Lest you suspect that all this book promotion stuff has kept me from my own knitting, let me reassure you that is not the case.
Please allow me to introduce the Sonja Stole, named for record-breaking Norwegian Olympic figure skater Sonja Henie. After her incredible first career as a skater in the 1920s and 1930s, she spent several more years as one of Hollywood’s highest paid actresses. Talk about reinvention!
The stole’s easily memorized lace stitch pattern throughout the body is interspersed with narrow sections of ruching (and these are spaced progressively closer together for added warmth where it wraps around the neck).
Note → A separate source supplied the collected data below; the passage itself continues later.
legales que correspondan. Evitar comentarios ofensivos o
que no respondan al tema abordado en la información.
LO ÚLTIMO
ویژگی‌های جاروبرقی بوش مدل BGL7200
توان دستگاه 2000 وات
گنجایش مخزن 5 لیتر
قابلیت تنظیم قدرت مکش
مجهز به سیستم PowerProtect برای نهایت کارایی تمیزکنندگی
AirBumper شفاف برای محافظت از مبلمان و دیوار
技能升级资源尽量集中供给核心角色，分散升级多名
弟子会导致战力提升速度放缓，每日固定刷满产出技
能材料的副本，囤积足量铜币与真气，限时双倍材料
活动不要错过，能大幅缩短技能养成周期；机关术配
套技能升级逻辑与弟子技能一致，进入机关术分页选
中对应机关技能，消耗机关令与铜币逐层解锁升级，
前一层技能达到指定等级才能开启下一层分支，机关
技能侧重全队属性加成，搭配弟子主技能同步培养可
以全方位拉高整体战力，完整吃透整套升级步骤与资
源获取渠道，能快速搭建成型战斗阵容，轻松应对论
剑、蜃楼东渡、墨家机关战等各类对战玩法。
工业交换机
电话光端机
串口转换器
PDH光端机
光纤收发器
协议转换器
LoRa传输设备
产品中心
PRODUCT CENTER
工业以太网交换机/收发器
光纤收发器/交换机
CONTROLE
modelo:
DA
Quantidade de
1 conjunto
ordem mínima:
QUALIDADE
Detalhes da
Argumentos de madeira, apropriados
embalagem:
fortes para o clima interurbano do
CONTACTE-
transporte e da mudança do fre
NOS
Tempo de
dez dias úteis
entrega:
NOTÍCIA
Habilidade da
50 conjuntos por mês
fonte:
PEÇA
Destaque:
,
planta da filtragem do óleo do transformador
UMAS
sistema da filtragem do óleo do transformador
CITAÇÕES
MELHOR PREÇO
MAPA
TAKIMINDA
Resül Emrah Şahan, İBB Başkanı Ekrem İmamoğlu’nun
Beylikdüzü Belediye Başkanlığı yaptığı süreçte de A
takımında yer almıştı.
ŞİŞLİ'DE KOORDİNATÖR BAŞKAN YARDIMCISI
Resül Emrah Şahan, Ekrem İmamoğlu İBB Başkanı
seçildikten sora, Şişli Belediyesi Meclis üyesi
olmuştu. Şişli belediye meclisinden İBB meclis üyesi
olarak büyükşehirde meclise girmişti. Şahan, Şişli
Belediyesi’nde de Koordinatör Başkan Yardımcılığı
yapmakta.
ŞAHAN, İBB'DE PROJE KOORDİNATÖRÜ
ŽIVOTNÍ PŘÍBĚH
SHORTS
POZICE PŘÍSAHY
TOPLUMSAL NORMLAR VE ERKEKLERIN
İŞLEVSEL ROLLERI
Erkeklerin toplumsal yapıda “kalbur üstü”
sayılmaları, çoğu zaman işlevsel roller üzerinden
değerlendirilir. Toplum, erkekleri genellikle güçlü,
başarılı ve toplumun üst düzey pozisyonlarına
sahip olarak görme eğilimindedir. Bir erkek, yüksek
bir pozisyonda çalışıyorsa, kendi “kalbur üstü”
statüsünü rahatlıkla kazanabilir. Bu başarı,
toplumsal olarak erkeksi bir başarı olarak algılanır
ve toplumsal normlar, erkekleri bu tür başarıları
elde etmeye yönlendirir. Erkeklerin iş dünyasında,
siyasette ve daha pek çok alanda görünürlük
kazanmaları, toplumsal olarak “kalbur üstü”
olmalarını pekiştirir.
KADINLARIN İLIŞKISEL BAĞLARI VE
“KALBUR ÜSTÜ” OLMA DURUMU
Each end is finished with a lovely lace border.
Version #1 shown above (17″ wide x 68″ long, blocked) is a rich semisolid teal, made up with lightening speed by Glenna from less than two 400 yd. skeins of Fearless Fibers Laceweight 100% Merino Wool (you can also purchase Deb’s beautiful yarns in larger skeins, which is perfect for this project).
Version #2 is significantly longer (17″ wide x 84″ long), the better to wrap luxuriously around your shoulders on a cold night when moonlight skating is on the agenda. Worked up in just under three skeins of Madeline Tosh Sock (approximately 1,050 yards), it is sumptuously soft and warm.
Both versions of the stole are knit on US Size 6/ 4.0 mm needles, which means that the laceweight merino (Version #1) knits up with open stitches that are light as air, and the fingering weight wool (Version #2) has more substance.
The pattern will be added within the next week or so to both my Ravelry store and to the Pattern page on this site. It will also include directions for a bonus scarf version of Sonja, just because.
This is really beautiful. I love the “vertical” lace pattern at the ends as a slight contrast to the more “horizontal” lace of the body.